Tory MP: Three-parent babies ‘unproven and dangerous’

Techniques to create three or four-parent babies are potentially dangerous, ethically controversial and untested, a Tory MP has warned.

Writing for Conservative Home, Fiona Bruce MP warned that the techniques – on which the Department of Health last week released draft regulations – are “totally unprecedented” and could have harmful consequences.

The procedures could reportedly eradicate mitochondrial disease by using IVF to create an embryo with biological involvement from either three or four parents.

Cure

Mrs Bruce said: “The pro-research lobby is promoting these procedures as cures, but, they’re not cures at all. Rather than eliminate the disease, they make sure only certain kinds of persons come into existence.”

And she said, “the possible benefits of these procedures must be weighed against the ethical consequences of permitting them”.

She explained: “In fact there is a growing body of speculative evidence” which suggests that the techniques “may actually pose risks to the child”.

Impaired

“Science Magazine ran a piece recently suggesting that these treatments could cause sterility, and lead to reduced growth, impaired learning and exercise capacity and even a slowed metabolism on the basis that we don’t know if the donor mitochondria will be able properly to communicate with its host”, she added.

Mrs Bruce raised concerns about the ethics of creating a child with three or more parents – “Will the child be able to ask questions about or contact their third ancestor?” she asks.

She added, “what is the precise relation of the child to its commissioning parents? The public deserve to know.
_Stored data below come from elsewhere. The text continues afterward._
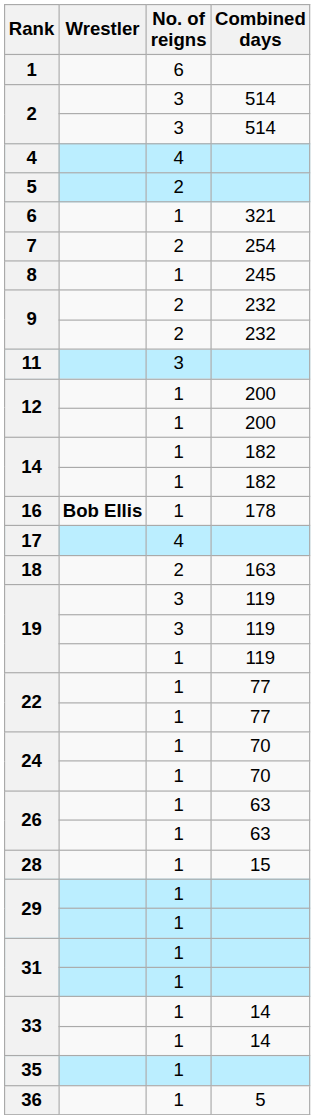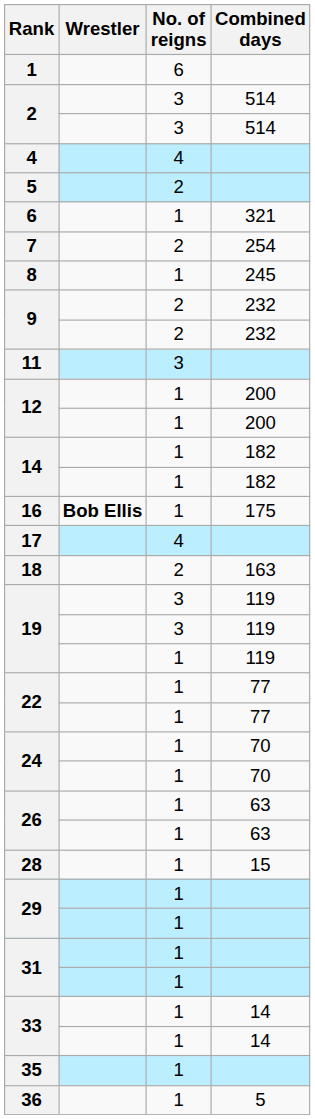16 | Combined days: 178 -> 175
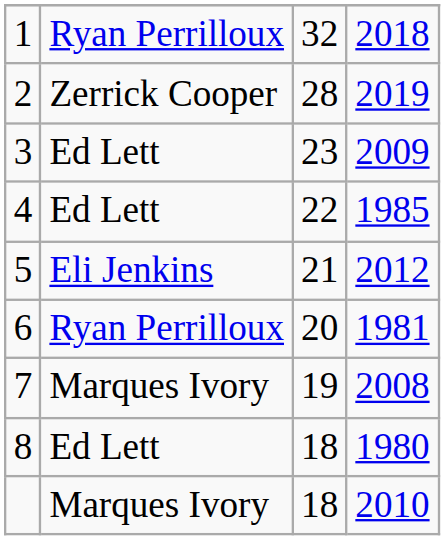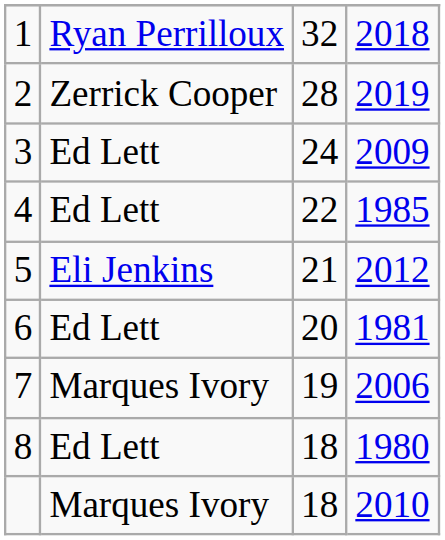3 | column 3: 23 -> 24
6 | column 2: Ryan Perrilloux -> Ed Lett
7 | column 4: 2008 -> 2006
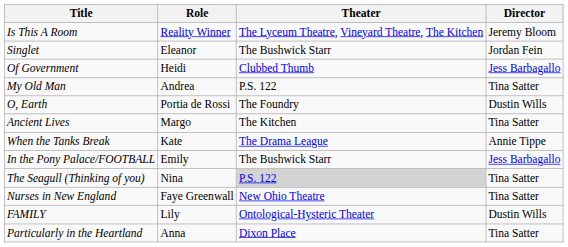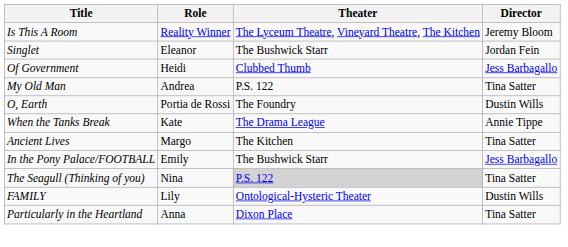rows swapped: When the Tanks Break <-> Ancient Lives
- row: Nurses in New England | Faye Greenwall | New Ohio Theatre | Tina Satter
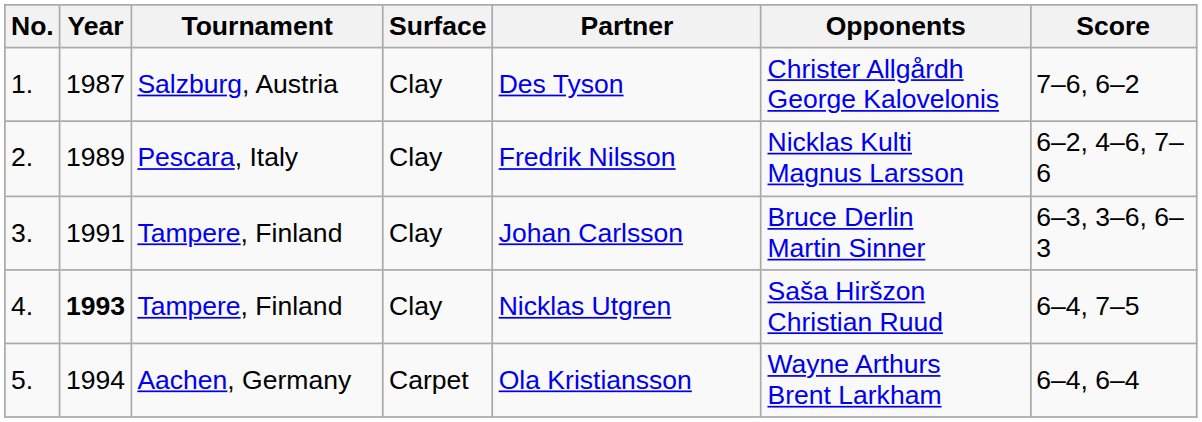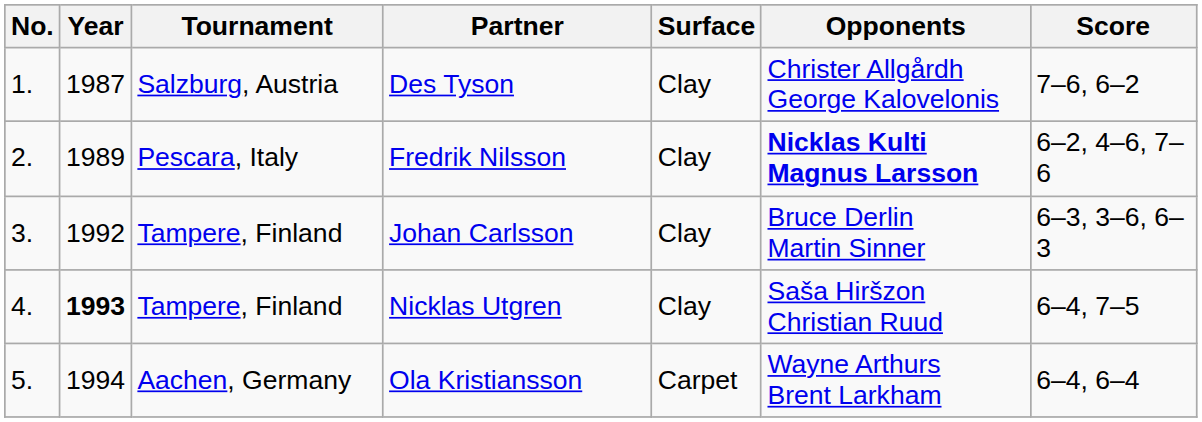columns swapped: Surface <-> Partner
2. | Opponents: normal -> bold
3. | Year: 1991 -> 1992
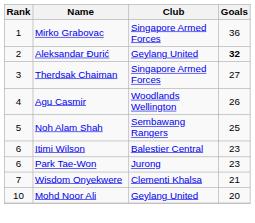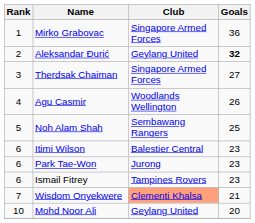+ row: 6 | Ismail Fitrey | Tampines Rovers | 23
Wisdom Onyekwere | Club: no background -> lightsalmon background
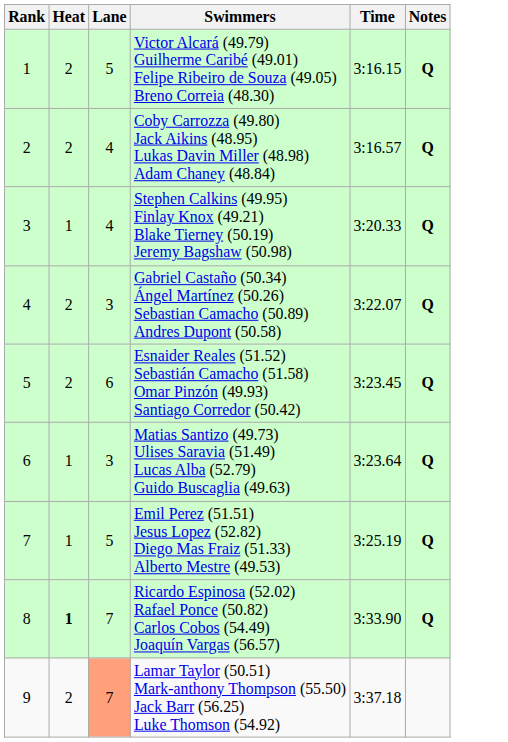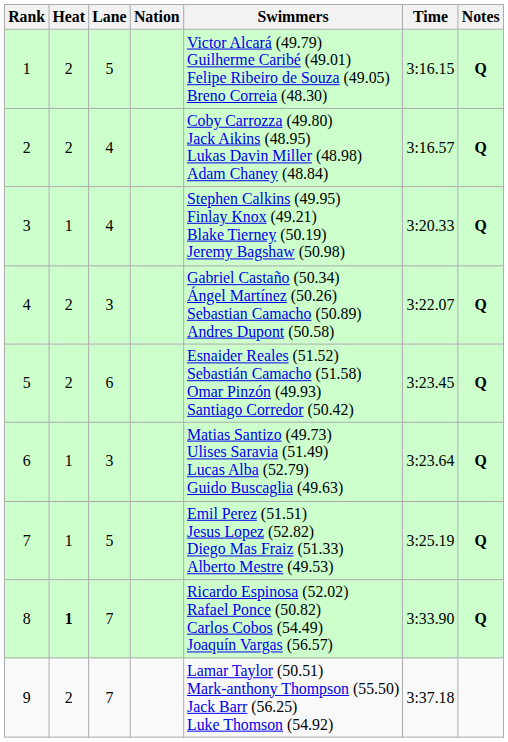+ column: Nation
9 | Lane: lightsalmon background -> no background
Yet these are all unanswered questions.”

Alarming

She also highlights the Council of Europe’s Convention on Human Rights and Biomedicine and the World Health Organisation which both explicitly criticise making changes to the human germ line.
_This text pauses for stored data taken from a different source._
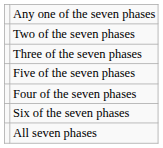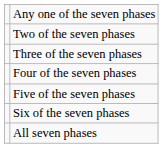rows swapped: Four of the seven phases <-> Five of the seven phases
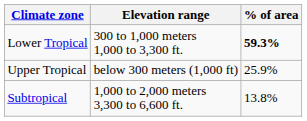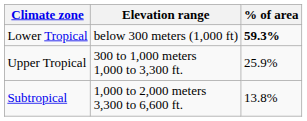Lower Tropical | Elevation range: 300 to 1,000 meters 1,000 to 3,300 ft. -> below 300 meters (1,000 ft)
Upper Tropical | Elevation range: below 300 meters (1,000 ft) -> 300 to 1,000 meters 1,000 to 3,300 ft.
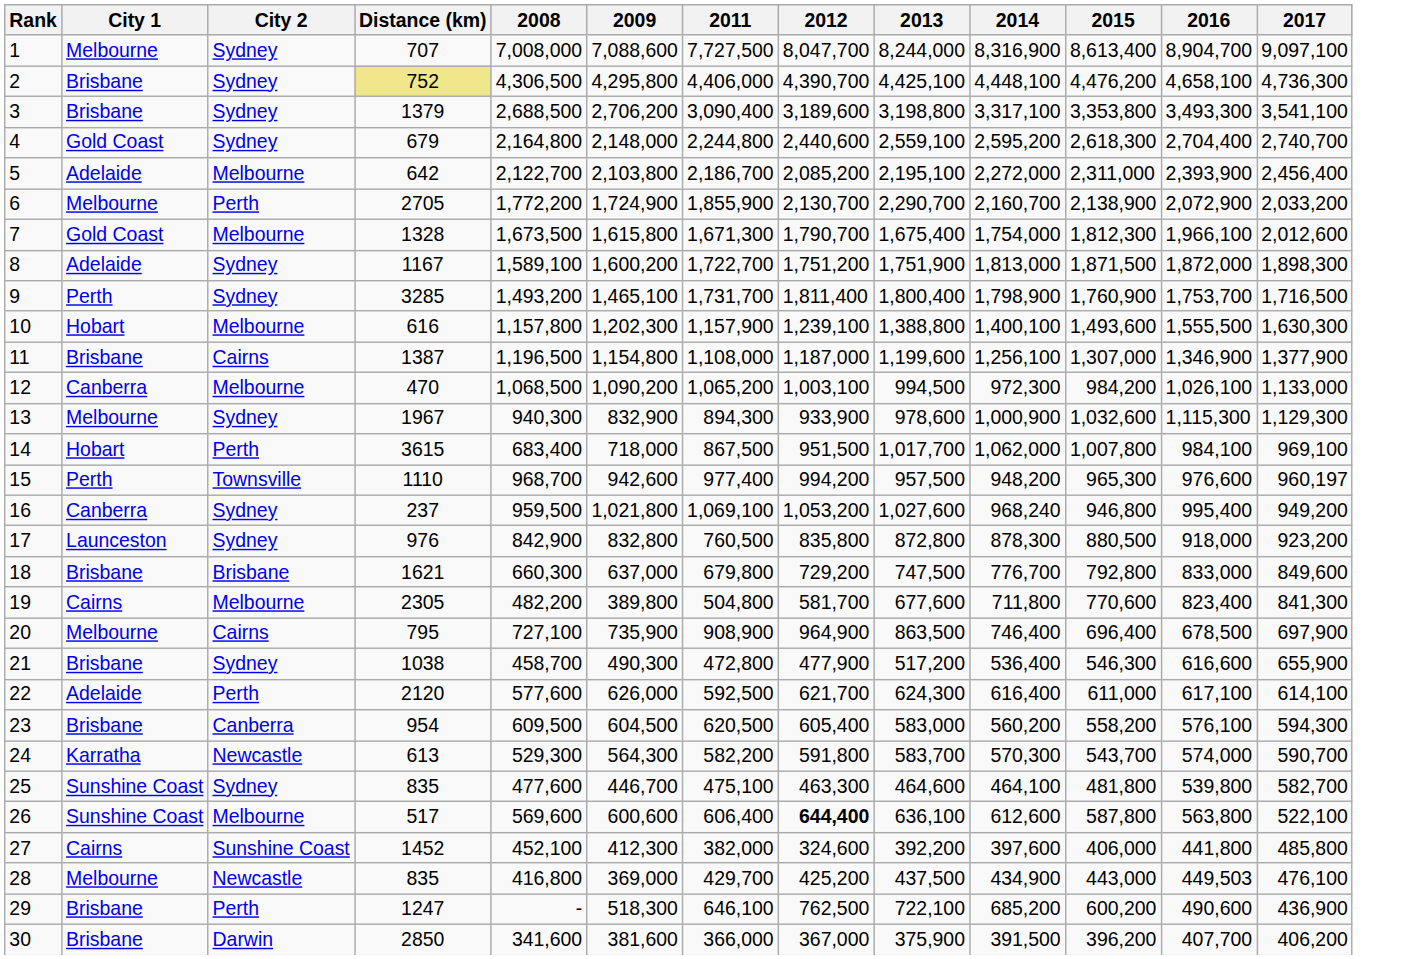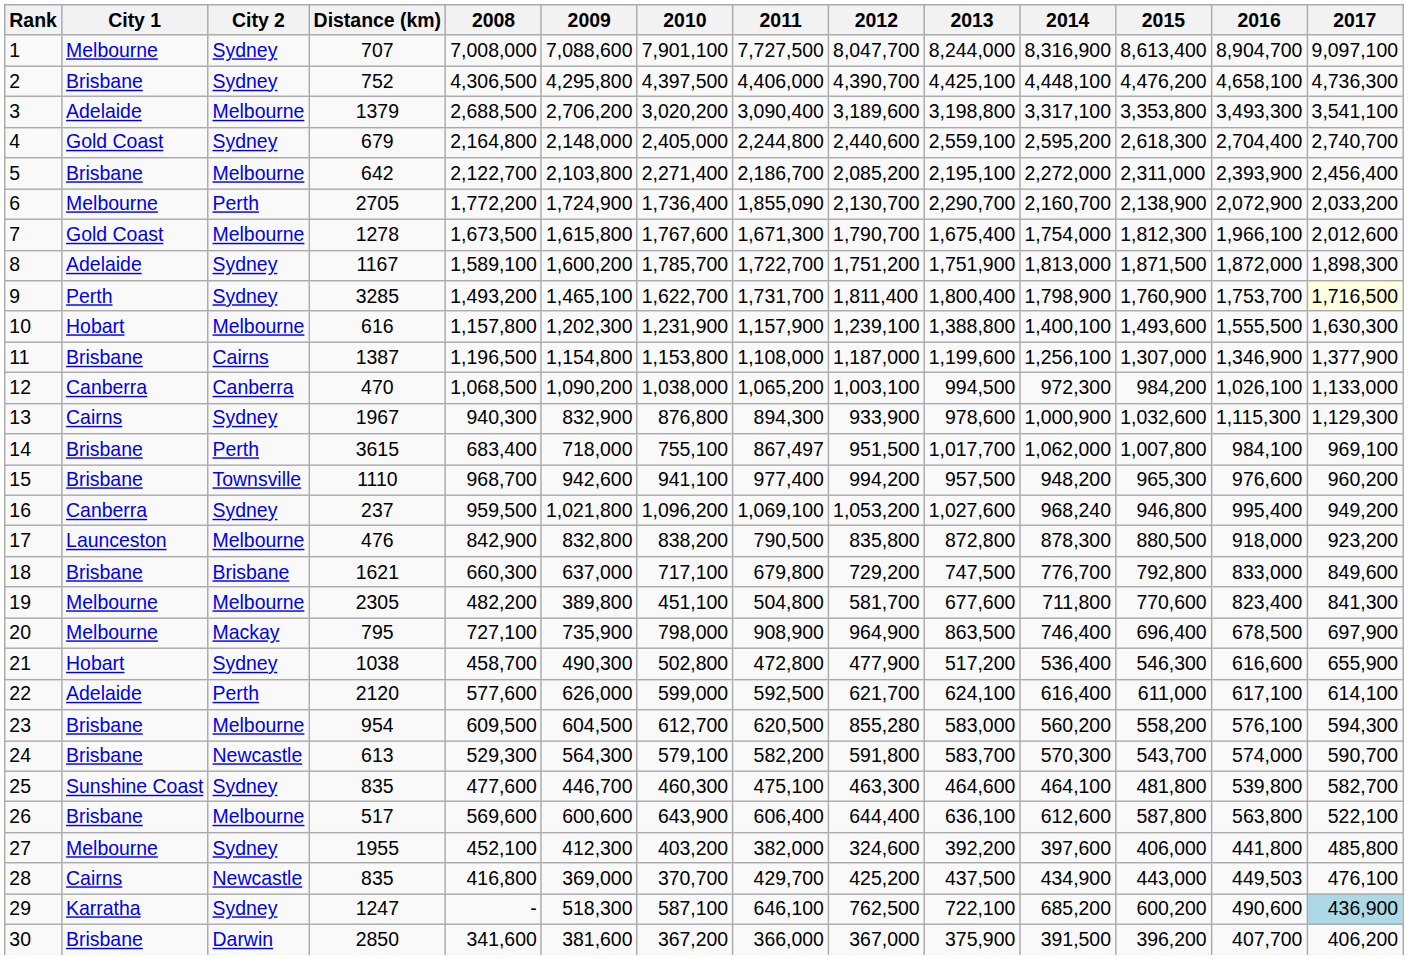+ column: 2010 | 7,901,100 | 4,397,500 | 3,020,200 | 2,405,000 | 2,271,400 | 1,736,400 | 1,767,600 | 1,785,700 | 1,622,700 | 1,231,900 | 1,153,800 | 1,038,000 | 876,800 | 755,100 | 941,100 | 1,096,200 | 838,200 | 717,100 | 451,100 | 798,000 | 502,800 | 599,000 | 612,700 | 579,100 | 460,300 | 643,900 | 403,200 | 370,700 | 587,100 | 367,200
2 | Distance (km): khaki background -> no background
3 | City 1: Brisbane -> Adelaide
3 | City 2: Sydney -> Melbourne
5 | City 1: Adelaide -> Brisbane
6 | 2011: 1,855,900 -> 1,855,090
7 | Distance (km): 1328 -> 1278
9 | 2017: no background -> lightyellow background
12 | City 2: Melbourne -> Canberra
13 | City 1: Melbourne -> Cairns
14 | City 1: Hobart -> Brisbane
14 | 2011: 867,500 -> 867,497
15 | City 1: Perth -> Brisbane
15 | 2017: 960,197 -> 960,200
17 | City 2: Sydney -> Melbourne
17 | Distance (km): 976 -> 476
17 | 2011: 760,500 -> 790,500
19 | City 1: Cairns -> Melbourne
20 | City 2: Cairns -> Mackay
21 | City 1: Brisbane -> Hobart
22 | 2013: 624,300 -> 624,100
23 | City 2: Canberra -> Melbourne
23 | 2012: 605,400 -> 855,280
24 | City 1: Karratha -> Brisbane
26 | City 1: Sunshine Coast -> Brisbane
26 | 2012: bold -> normal
27 | City 1: Cairns -> Melbourne
27 | City 2: Sunshine Coast -> Sydney
27 | Distance (km): 1452 -> 1955
28 | City 1: Melbourne -> Cairns
29 | City 1: Brisbane -> Karratha
29 | City 2: Perth -> Sydney
29 | 2017: no background -> lightblue background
“It is truly alarming that Britain is the only country in the world who is on the cusp of permitting these procedures with so little scrutiny, awareness or debate”, she said.
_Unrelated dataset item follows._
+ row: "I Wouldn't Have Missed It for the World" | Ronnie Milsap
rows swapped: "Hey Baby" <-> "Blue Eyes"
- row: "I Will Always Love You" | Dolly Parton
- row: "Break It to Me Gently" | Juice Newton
She added: “Permitting these techniques would represent such a fundamental shift in our concept of family that Parliament should be given the opportunity to debate – and resist – them.”

Consultation

Last week the Department of Health launched a consultation on draft regulations for two controversial techniques: Maternal Spindle Transfer (MST) and Pro-Nuclear Transfer (PNT).

MST involves replacing the nucleus in a healthy donor egg with the nucleus DNA from the prospective mother – resulting in a baby with DNA from three parents (a chromosomal mother, an egg mother and a sperm father).

PNT creates a child from four different individuals (a chromosomal mother, a chromosomal father, an egg mother and a sperm father).